There are many benefits associated with cleaning between diamond tool grits. These include:
Always having a clean job site.
It’s professional, more efficient, shows you care and gives the crew a morale boost!
Allows for easier inspection.
Inspecting the floor for random scratches between grits allows you to catch a problem before it happens. I use a thick carpenter’s pencil and mark each scratch or imperfection I find. This can be helpful since job sites are often not well lit. And with all the goings on, it’s easy to get distracted and forget to process something.
By identifying the issue, you can choose to do a crosshatch of the same diamond tool grit if it’s an extensive issue. Or you can use a hand grinder to quickly fix something right then.
Allows the aggregate reveal to be quantified.
For example, after your first grit if you’re required to achieve Class B sand aggregate and you clean well, you may see that you have already done that. Crosshatching should be performed with no weights.
Or the solution may be the opposite. Say only 50% of the floor is sand aggregate and the other 50% is Class A cement fines. In that case, move your weights forward or add more weight. Or you could do half passes instead of one-third overlaps. Adjustments allow for quality floors to happen.
Allows the appearance to be quantified.
For example, the project you’re working on requires a gloss of 30+ a DOI (distinction of image) of 50+, and a haze of 10 or under. After the first resin diamond (50, 100 or 200 grit), putting the meter on the floor and evaluating the numbers are crucial. If the gloss is good but the DOI is low, it’s extremely important to maximally refine that step.
In some cases run that resin again (crosshatching). Or crosshatch with the next resin or do half passing, crosshatching and a diagonal pass. Doing these at the initial stage will save time rather than getting to the 800 grit and not meeting these numbers.
Removes items from the floor that could scratch.
When trapped under the grinder, things like loose diamonds, dirt from wheels/shoes or screws can damage the tooling or create random scratches. Clean even when there’s no aggregate reveal class or appearance level required. The floor quality depends upon it.
Here’s the tip:
Make cleaning between steps a habit you won’t quit.
Vacuuming is good.
Vacuuming will remove 90% of the concrete dust and other debris including the diamond grit that has fallen out of the diamond tooling during that last pass. However, it won’t remove the surface powder. This makes it more difficult to see random scratches and measure the gloss, DOI and/or haze.
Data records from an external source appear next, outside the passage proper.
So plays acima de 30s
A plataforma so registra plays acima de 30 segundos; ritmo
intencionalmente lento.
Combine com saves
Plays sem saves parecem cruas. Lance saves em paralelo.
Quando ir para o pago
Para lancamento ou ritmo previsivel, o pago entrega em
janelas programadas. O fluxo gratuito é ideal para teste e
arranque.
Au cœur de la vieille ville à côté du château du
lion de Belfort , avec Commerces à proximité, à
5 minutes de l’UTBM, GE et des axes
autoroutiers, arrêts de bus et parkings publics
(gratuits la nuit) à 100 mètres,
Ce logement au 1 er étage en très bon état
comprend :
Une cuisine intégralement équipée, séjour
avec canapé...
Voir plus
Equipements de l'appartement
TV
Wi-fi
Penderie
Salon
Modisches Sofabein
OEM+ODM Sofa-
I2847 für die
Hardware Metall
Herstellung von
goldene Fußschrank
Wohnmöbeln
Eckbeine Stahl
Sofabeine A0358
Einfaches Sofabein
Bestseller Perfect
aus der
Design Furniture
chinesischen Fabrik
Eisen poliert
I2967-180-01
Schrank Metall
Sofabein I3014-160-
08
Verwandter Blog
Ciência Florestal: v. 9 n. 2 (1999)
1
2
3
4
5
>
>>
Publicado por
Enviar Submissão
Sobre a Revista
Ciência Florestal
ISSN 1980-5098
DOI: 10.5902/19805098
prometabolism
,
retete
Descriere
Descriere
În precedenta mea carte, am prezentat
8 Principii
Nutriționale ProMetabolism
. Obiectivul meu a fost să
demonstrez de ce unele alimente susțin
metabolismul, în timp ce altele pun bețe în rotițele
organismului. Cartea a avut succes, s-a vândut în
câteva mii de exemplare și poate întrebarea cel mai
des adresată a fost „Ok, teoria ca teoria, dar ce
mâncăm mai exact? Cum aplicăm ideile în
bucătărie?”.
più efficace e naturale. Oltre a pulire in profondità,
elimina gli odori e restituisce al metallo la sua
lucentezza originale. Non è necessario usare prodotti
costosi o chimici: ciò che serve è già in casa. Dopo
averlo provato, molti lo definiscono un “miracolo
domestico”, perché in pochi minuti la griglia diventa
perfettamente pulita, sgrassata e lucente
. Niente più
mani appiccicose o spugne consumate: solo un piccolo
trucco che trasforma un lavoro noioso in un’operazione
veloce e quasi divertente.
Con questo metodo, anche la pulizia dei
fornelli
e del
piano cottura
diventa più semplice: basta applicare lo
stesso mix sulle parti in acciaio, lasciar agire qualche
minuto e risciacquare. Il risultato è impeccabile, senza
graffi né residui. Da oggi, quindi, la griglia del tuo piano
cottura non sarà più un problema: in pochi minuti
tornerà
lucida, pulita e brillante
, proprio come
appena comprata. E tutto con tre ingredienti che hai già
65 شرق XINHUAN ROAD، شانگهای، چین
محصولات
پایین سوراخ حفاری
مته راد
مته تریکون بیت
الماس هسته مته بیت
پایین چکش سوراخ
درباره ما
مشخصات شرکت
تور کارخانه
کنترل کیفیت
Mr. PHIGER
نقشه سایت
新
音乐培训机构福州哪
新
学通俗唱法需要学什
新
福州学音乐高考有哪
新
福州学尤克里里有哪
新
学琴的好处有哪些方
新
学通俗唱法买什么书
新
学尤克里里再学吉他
To test for surface powder, wipe a dark-colored cloth across the surface. If it’s present, the cloth will be dusty white.
Auto-scrubbing is preferred.
Auto-scrubbing will remove +90% of the concrete dust debris, diamond grit and powder from the floor and off the surface. It makes it much easier to find the hidden issues and evaluate the scratch pattern, discover corn rows, and measure the gloss, DOI and/or haze.
Discovering the problems while processing the floor ensures a quality product that doesn’t need further processing. There’ll be no need to put on a lower grit and reprocess/rework the floor.
Remember: Rework = loss of profit.
If you avoid reworking, your profit, job satisfaction and reputation will benefit!